Some things were mine, however, and I would hold them: the halcyon breakfast, the queer hat, the pebble in her small shoe, the gold bag with the broken chain - the bag! Why, it was in my pocket at that moment.

I got up painfully and found my coat. Yes, there was the purse, bulging with an opulent suggestion of wealth inside. I went back to bed again, somewhat dizzy, between effort and the touch of the trinket, so lately hers. I held it up by its broken chain and gloated over it. By careful attention to orders, I ought to be out in a day or so. Then - I could return it to her. I really ought to do that: it was valuable, and I wouldn’t care to trust it to the mail. I could run down to Richmond, and see her once - there was no disloyalty to Rich in that.
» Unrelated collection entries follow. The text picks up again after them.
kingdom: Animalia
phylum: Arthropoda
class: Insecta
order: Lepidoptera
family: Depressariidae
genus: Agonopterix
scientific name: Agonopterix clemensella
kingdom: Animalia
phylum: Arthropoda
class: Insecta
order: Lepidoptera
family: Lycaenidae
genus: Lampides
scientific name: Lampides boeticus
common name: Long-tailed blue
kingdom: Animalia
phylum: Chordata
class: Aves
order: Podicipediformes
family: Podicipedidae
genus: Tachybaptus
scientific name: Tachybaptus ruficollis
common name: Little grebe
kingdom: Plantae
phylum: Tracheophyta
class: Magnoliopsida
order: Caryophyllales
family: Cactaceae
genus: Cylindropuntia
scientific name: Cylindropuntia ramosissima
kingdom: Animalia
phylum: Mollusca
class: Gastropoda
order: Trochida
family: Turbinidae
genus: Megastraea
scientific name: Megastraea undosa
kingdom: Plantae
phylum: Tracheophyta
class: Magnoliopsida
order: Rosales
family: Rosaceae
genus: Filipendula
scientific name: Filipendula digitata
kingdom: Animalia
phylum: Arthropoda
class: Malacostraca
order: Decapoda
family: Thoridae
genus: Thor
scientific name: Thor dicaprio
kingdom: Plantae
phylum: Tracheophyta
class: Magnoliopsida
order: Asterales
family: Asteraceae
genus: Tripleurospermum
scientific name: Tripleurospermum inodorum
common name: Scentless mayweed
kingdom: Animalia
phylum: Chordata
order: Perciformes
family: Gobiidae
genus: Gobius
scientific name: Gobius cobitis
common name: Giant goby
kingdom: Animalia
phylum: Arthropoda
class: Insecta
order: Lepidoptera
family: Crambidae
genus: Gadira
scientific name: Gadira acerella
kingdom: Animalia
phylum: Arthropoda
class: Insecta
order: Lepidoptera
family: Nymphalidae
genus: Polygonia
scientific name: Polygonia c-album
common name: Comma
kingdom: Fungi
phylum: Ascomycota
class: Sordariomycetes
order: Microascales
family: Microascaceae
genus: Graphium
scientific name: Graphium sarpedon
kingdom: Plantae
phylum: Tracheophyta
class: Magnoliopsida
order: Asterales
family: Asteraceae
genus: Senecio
I had no intention of opening the little bag. I put it under my pillow - which was my reason for refusing to have the linen slips changed, to Mrs. Klopton’s dismay. And sometimes during the morning, while I lay under a virgin field of white, ornamented with strange flowers, my cigarettes hidden beyond discovery, and Science and Health on a table by my elbow, as if by the merest accident, I slid my hand under my pillow and touched it reverently.